Ebbene, a prescindere dalla circostanza che risulta IGNOTO il decisore di tale “corposo” intervento cesorio, è opportuno citare, in via, molto, parziale, quanto si legge al punto 4.2.2 (la potatura) delle Linee Guida per il governo sostenibile del verde urbano. Comitato per lo sviluppo sostenibile del verde pubblico. MATTM, 2017(scaricabile dal sito del Ministero dell’Ambiente e della Tutela del Territorio e del Mare): “Un approfondimento meritano gli interventi di potatura che rappresenta la pratica colturale che maggiormente impatta le condizioni di vegetazione degli alberi. Una potatura male eseguita, che nei casi migliori è inutile, può danneggiare irreparabilmente un albero, accorciandone il ciclo vitale, indebolendolo, anche al punto di renderlo instabile e quindi pericoloso. Ad ogni stagione l’esecuzione di potature scorrette provoca danni economici enormi, oltre al danno paesaggistico ed all’erosione del nostro patrimonio arboreo.
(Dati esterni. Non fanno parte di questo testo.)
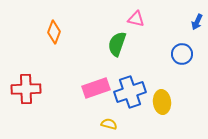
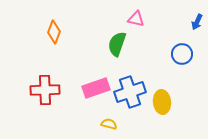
red cross: moved 19 px right, 1 px down
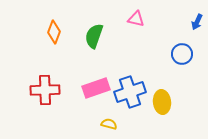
green semicircle: moved 23 px left, 8 px up
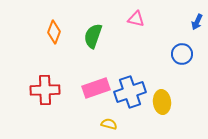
green semicircle: moved 1 px left
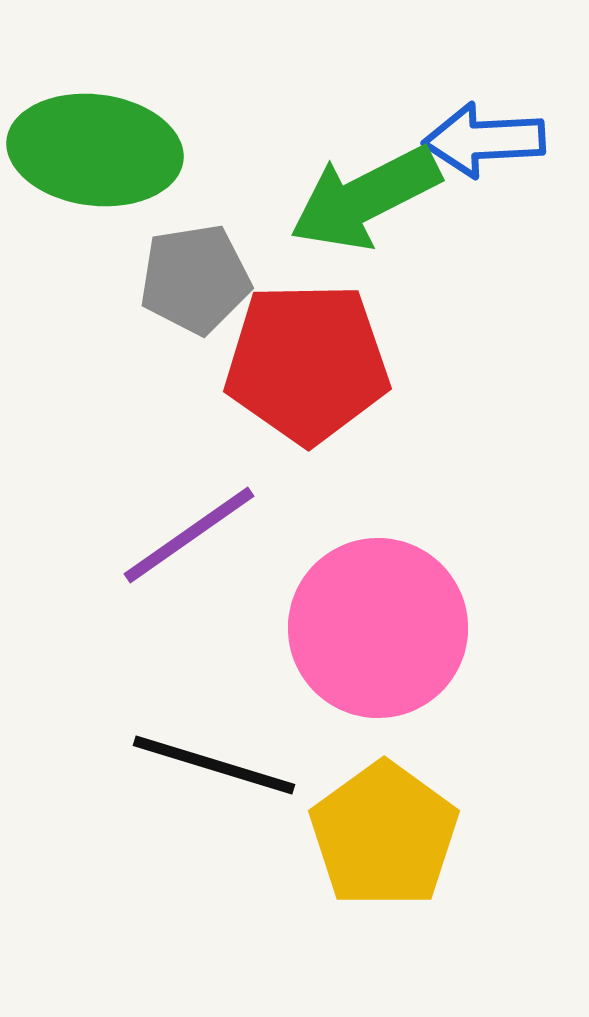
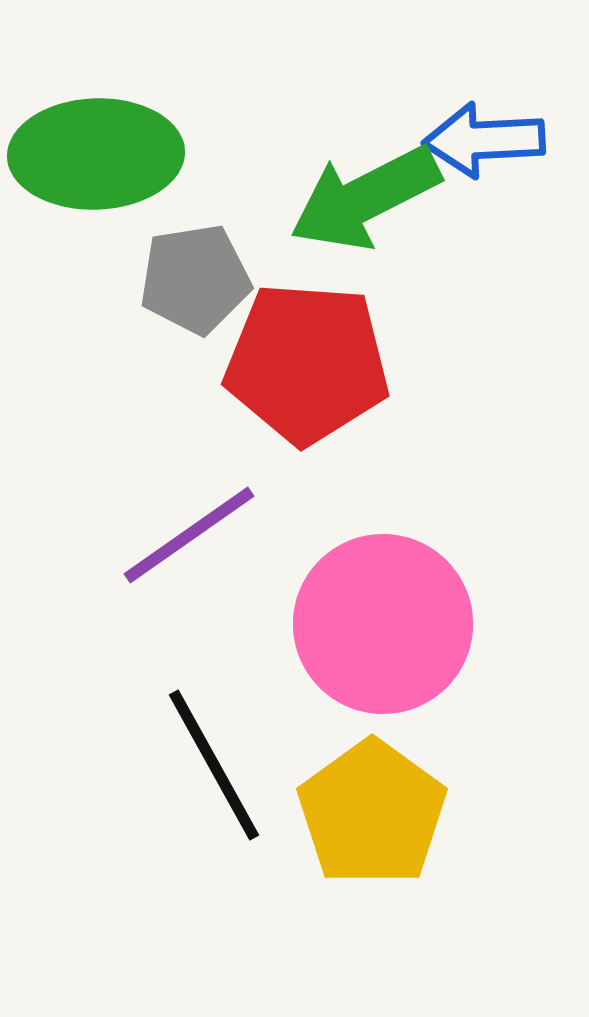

Essendo la potatura un intervento che influisce sulle condizioni energetiche dell’albero, e può essere anche fonte di diffusione di patologie, è necessario che venga svolta solo da personale qualificato e che le Amministrazioni Comunali adottino Capitolati specifici, mettendoli a disposizione anche dei privati che ne facessero richiesta”. Non occorre aggiungere altro: Intelligenti pauca;
3. in ultimo, lo scrivente intende chiudere con una affermazione che potrebbe apparire surreale, ma, non lo è.
Da una fotografia visibile nel medesimo articolo pubblicato su PORTA DI MARE in data 07 gennaio 2021, si nota che il pioppo nero NON è stato eradicato, è stato tagliato fino, quasi, alla base (il colletto). Pertanto, se, come sembra, l’apparato radicale non ha subìto danneggiamenti, la pianta è in grado di tornare a vegetare, cominceranno ad apparire, tra pochi mesi, i polloni basali. Dunque, la pianta non è morta, è stata mutilata, ma, è, tuttora, VIVA. Questa è una prerogativa di tutte le latifoglie, come il pioppo. Un esempio vivente di tale prerogativa è il famosissimo e bellissimo “BOSCO DI RAUCCIO” che fino alla metà del secolo scorso era classificato come bosco “ceduo”, ovverossia, gli alberi di Leccio, altra latifoglia, venivano tagliati, fino alla base del tronco, per produrre la carbonella o carbone vegetale, utile per la combustione.
Ebbene, nel 2002 il “BOSCO DI RAUCCIO” è diventato, a ragion veduta, Parco Regionale della Puglia, anche perché tutti gli alberi hanno assunto le forme delle quali erano stati privati a causa dei tagli. Il pioppo nero che ha subìto, a torto, la ingiusta mutilazione, merita un’altra opportunità di vivere.
NON DEVE ESSERE ERADICATO MA DEVE ESSERE AIUTATO A RIPRENDERE LE FORME PERDUTE. E’ UN ATTO DOVUTO PER UNA FORMA DI RISARCIMENTO NEI CONFRONTI DELL’ALBERO E DELLA COLLETTIVITA’.